EXERCISE TEXT:
* * *
On - Vineyard Recharge
Irrigation-For-Recharge Practices in Santa Rosa Vineyards Lead to In Lieu Recharge, Increased Groundwater and Root Zone Moisture Levels, and Potential Increased Stream Flows, 2016 - 2020
Tetra Tech, UC Davis
We tested Irrigation-For-Recharge (IFR) on a mature vineyard along Mark West Creek to determine potential groundwater and agronomic benefits. The Santa Rosa Plain is designated a medium priority basin under California’s Sustainable Groundwater Act (SGMA), particularly with regards to surface water and groundwater connectivity, and the declining groundwater levels in the intermediate to deep aquifer zones, 200-800 ft below ground surface. Area wine growers began investigating improved farming practices to reduce groundwater demand and facilitate regional compliance with SGMA.
For this demonstration project, we applied captured surface water routinely to a 20.93-acre field, using sprinklers typically used for frost protection, during early Spring. For this field and two control fields, we collected data (i.e. frost control, irrigation, recharge, precipitation, ET) to calculate water budgets and estimate percolation toward the water table. We monitored changes in root zone soil moisture and conductivity in IFR and control fields. We also tracked surface water and groundwater elevation levels and conductivity throughout the ranch.
* * *
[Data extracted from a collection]

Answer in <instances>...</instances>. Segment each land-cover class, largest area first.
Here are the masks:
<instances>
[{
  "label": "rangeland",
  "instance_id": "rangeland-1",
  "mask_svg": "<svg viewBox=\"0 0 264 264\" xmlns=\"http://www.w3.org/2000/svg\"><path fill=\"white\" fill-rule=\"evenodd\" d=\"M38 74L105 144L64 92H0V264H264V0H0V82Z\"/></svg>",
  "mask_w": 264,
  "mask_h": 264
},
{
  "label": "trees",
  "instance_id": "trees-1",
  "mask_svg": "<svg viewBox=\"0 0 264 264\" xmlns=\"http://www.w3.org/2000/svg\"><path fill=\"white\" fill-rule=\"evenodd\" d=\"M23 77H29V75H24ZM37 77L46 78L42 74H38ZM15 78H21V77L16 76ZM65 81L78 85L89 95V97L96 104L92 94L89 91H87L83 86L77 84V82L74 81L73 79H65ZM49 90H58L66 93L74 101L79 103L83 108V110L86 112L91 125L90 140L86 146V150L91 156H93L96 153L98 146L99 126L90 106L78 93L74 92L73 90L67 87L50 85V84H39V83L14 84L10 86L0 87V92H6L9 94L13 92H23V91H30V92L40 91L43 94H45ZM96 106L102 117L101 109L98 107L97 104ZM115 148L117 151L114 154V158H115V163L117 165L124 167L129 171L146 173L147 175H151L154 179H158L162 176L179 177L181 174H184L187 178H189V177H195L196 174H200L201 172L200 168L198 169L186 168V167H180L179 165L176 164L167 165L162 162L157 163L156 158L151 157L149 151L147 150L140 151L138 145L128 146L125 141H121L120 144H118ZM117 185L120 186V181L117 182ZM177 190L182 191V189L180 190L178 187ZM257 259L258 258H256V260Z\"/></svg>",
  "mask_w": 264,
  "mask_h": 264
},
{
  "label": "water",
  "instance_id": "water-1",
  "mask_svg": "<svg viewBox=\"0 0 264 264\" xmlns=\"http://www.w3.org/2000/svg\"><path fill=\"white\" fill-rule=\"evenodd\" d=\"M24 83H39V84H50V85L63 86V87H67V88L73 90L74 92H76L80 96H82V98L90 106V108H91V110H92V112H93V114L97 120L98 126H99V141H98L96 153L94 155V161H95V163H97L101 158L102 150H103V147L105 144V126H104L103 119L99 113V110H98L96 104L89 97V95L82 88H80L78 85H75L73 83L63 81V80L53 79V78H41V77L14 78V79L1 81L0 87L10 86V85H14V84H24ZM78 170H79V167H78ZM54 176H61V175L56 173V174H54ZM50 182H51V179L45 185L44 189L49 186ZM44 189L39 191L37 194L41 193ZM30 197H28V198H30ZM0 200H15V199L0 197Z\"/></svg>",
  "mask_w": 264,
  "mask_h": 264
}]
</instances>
* * *
PROBLEM STATEMENT:
Extend the text on irrigation-for-recharge in Santa Rosa vineyards, beginning immediately after its final sentence.

RESPONSE:
The study, implemented within Windsor, California, tests the ability of an on- farm sprinkler system, to raise water table levels prior to, throughout, and beyond irrigation season. The project evaluates the best management practices for optimal recharge and harvest. Mark West Creek runs adjacent to the winery allowing us to see the effects of the recharge on nearby surface water levels. The results of this project will be available for farmers who would like to adopt the Best Management Practices suggested.
IFR is cost effective, sustainable, and easy to implement. Surface water recharge prior to summer irrigation is an option for farmers seeking to recharge the aquifer and reduce dry season water use. An elevated water table may increase base flows in nearby surface water, preventing surface water depletion to groundwater. Over a grander scale, higher groundwater levels prevent surface water loss, enabling stream connectivity throughout the season. If the water table is raised into the root zone, less summer irrigation is necessary due to higher root zone moisture levels. Furthermore, salts in the root zone may be flushed out, improving water quality.
Surface Water from Mark West Creek toppling into vineyards during rain event.
Staff Gauge Set up at Mark West Creek.